Die Stadtverwaltung Emden informiert: „Der Tarifvertrag Öffentlicher Dienst (TVöD) erlaubt für den Rettungsdienst eine zulässige täglich Arbeitszeit von 12 Stunden, wenn Bereitschaftszeiten anfallen. Diese Bereitschaftszeiten werden zur Hälfte als tarifliche Arbeitszeit gewertet, wobei die Summe aus Vollarbeits- und Bereitschaftszeiten durchschnittlich 48 Stunden wöchentlich nicht überschreiten darf. Bereitschaftszeiten werden zur Hälfte als tarifliche Arbeitszeit gewertet (faktorisiert), sodass die (regelmäßige) tatsächliche Arbeitsleistung der Mitarbeitenden innerhalb dieser verlängerten Anwesenheitszeit durchschnittlich 39 Stunden [...] wöchentlich nicht überschreiten darf.“

Sind Bereitschaftszeit-Regelungen angemessen – und sind sie attraktiv?

Aus Arbeitnehmersicht betrachtet, ist auch die Bereitschaftszeit eine Zeit, welche die Rettungskräfte am Arbeitsplatz verbringen müssen.

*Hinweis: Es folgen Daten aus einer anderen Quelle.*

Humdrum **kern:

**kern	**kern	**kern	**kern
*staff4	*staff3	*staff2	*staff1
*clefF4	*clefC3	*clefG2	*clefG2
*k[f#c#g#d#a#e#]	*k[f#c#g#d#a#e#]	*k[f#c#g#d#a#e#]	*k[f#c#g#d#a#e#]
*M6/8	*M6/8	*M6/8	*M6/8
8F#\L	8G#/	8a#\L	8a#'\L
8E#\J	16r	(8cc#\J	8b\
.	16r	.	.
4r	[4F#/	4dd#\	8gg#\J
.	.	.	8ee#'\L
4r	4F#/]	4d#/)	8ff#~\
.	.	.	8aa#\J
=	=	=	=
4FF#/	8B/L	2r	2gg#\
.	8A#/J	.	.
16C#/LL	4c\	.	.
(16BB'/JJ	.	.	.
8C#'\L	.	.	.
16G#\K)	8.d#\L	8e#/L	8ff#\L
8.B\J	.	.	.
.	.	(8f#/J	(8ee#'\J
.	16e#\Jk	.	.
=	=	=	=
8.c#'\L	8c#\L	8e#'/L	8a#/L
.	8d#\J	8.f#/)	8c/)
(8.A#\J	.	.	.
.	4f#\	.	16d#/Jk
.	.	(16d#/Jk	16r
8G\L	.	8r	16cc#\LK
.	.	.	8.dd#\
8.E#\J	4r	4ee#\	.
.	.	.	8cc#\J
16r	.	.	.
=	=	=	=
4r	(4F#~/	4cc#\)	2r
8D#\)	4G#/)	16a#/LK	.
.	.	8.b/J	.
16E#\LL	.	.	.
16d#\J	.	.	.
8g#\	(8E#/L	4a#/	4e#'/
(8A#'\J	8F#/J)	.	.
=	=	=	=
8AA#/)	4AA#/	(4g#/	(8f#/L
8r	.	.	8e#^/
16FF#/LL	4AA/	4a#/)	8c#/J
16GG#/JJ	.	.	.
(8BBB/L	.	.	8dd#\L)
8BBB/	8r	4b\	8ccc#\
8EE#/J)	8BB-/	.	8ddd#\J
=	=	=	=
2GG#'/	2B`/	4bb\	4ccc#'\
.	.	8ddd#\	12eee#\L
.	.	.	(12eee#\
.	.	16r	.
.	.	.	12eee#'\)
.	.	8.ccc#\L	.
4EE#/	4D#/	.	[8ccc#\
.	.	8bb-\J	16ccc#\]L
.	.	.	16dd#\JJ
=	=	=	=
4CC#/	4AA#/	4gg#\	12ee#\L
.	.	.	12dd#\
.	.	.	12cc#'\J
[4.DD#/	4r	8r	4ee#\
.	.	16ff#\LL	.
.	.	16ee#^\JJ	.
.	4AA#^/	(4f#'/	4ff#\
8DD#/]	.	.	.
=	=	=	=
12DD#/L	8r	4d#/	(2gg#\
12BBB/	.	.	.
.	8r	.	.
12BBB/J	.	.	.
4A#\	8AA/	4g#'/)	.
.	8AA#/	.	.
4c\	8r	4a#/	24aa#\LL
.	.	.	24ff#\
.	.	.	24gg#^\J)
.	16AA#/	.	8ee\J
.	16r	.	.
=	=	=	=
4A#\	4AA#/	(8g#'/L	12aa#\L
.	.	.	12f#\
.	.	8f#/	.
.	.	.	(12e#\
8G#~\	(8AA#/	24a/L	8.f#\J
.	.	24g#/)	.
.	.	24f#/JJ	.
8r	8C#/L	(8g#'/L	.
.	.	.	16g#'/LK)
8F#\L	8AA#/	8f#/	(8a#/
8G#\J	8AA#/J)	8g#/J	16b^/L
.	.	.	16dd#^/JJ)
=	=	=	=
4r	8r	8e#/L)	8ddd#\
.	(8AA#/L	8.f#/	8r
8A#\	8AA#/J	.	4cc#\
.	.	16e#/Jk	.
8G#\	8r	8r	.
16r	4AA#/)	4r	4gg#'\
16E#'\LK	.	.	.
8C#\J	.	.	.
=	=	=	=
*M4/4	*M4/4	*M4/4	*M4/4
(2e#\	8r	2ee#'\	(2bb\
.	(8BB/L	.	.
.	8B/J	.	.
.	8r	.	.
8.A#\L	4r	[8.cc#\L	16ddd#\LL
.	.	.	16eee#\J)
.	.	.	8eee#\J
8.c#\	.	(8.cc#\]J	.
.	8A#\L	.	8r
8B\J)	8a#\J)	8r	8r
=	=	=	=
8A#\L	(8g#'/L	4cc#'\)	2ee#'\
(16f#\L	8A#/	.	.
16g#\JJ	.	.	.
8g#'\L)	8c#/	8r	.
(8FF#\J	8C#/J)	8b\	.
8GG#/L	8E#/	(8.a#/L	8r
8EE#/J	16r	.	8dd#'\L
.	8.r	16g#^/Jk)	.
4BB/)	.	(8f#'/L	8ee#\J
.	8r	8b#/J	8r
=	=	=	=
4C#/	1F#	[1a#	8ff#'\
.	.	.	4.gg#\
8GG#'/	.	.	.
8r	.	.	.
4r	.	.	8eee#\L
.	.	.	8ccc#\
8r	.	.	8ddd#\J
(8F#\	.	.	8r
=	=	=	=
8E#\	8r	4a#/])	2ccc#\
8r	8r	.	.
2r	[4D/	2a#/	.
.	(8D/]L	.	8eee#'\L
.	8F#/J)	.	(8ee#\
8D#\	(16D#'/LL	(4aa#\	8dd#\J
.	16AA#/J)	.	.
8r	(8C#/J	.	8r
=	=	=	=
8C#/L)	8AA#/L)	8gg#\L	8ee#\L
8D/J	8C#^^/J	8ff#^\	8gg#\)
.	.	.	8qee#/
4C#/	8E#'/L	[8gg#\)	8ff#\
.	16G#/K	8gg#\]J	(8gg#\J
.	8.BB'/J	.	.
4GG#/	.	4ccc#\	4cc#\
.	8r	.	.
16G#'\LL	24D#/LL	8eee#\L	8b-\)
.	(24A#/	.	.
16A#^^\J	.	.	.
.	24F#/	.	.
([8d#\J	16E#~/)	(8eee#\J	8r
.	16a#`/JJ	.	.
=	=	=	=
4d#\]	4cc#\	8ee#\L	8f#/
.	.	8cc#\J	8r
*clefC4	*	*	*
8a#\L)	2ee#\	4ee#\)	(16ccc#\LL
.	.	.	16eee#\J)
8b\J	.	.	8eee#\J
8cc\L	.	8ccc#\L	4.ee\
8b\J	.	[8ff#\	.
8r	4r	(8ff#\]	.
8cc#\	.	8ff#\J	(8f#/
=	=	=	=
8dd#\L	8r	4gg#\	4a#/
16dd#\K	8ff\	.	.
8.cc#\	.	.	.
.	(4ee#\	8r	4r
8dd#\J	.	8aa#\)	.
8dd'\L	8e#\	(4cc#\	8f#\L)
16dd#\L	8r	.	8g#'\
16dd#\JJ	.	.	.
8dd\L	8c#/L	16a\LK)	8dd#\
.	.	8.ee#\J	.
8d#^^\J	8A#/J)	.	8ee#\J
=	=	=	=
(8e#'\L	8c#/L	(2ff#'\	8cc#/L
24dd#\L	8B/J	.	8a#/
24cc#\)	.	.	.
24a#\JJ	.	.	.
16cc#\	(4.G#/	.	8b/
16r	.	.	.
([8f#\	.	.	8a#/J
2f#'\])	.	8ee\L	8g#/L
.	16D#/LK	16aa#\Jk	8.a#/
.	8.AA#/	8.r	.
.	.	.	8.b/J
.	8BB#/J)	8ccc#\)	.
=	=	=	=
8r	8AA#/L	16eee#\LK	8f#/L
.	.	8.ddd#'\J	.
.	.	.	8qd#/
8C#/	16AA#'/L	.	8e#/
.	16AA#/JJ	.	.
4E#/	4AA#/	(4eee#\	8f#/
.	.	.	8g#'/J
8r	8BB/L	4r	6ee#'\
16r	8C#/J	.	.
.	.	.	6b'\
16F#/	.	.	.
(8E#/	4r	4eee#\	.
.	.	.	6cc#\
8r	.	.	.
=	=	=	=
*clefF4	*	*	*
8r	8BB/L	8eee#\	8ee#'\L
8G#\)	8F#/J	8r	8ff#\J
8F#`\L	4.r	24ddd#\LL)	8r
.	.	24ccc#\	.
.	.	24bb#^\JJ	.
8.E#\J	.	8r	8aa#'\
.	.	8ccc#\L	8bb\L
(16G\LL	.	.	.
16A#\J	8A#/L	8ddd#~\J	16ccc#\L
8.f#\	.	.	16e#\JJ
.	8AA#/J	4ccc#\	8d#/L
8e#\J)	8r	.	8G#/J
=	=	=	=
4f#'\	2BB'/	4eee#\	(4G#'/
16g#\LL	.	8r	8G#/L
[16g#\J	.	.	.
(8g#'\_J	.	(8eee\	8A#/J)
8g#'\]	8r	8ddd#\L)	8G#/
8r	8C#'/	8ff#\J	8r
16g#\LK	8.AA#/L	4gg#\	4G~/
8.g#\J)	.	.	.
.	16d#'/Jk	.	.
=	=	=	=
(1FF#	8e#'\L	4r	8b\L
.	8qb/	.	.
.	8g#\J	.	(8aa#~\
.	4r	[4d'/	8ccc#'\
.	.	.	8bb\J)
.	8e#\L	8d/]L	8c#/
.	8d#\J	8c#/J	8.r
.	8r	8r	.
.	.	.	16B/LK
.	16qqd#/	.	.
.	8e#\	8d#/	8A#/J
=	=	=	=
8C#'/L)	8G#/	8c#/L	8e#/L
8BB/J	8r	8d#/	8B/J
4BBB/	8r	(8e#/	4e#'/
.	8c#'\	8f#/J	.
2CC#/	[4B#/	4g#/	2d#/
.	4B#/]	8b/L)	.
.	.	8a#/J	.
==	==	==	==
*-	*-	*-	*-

Das ist ein Unterschied zu Jobs, in denen es ausschließlich Arbeitszeit gibt, die klassisch bezahlt wird. Mit Blick auf die Personalengpässe, die der Regionalleitstellen-Chef geschildert hat, stellt sich zudem die Frage, wie viele Bereitschaftszeiten zwischen den Einsätzen faktisch bleiben?

Tomke F. Albers hatte außerdem darauf hingewiesen: „Wir fahren eine Mehrzweckfahrzeug-Strategie, die besagt, dass die Rettungswagen auch als Krankentransportwagen eingesetzt werden können und müssen, um die anfallenden Transporte bedienen zu können.“ Das heißt, dass die Sanitäter eben nicht nur im Einsatz sind, wenn ein Notfall gemeldet wird. Sie müssen vielmehr auch Krankentransporte fahren, was die Bereitschaftszeiten im Unterschied zu reinen Rettungsdienst-Teams zumindest schrumpfen lässt – sofern überhaupt Bereitschaftszeit übrigbleibt.

Außerdem wirken sich die überlangen Dienstzeiten durch Bereitschaftsanteile auf das Schichtsystem aus. Acht Stunden an fünf Tagen pro Woche reichen nicht, um auf 45 oder 48 Stunden zu kommen. Werden Zwölf-Stunden-Schichten gefahren, genügen vier Tage, um die Wochendienstzeit zu erfüllen. Wenn die Mehrzweckfahrzeuge mit Rettungseinsätzen und Krankentransporten aber weitgehend ausgelastet sind und folglich keine oder kaum Bereitschaftszeit bleibt, dann stellt sich die Frage: Wie gut ist die Konzentration, wenn es nach elf Stunden bei einem Notfall um Leben und Tod geht?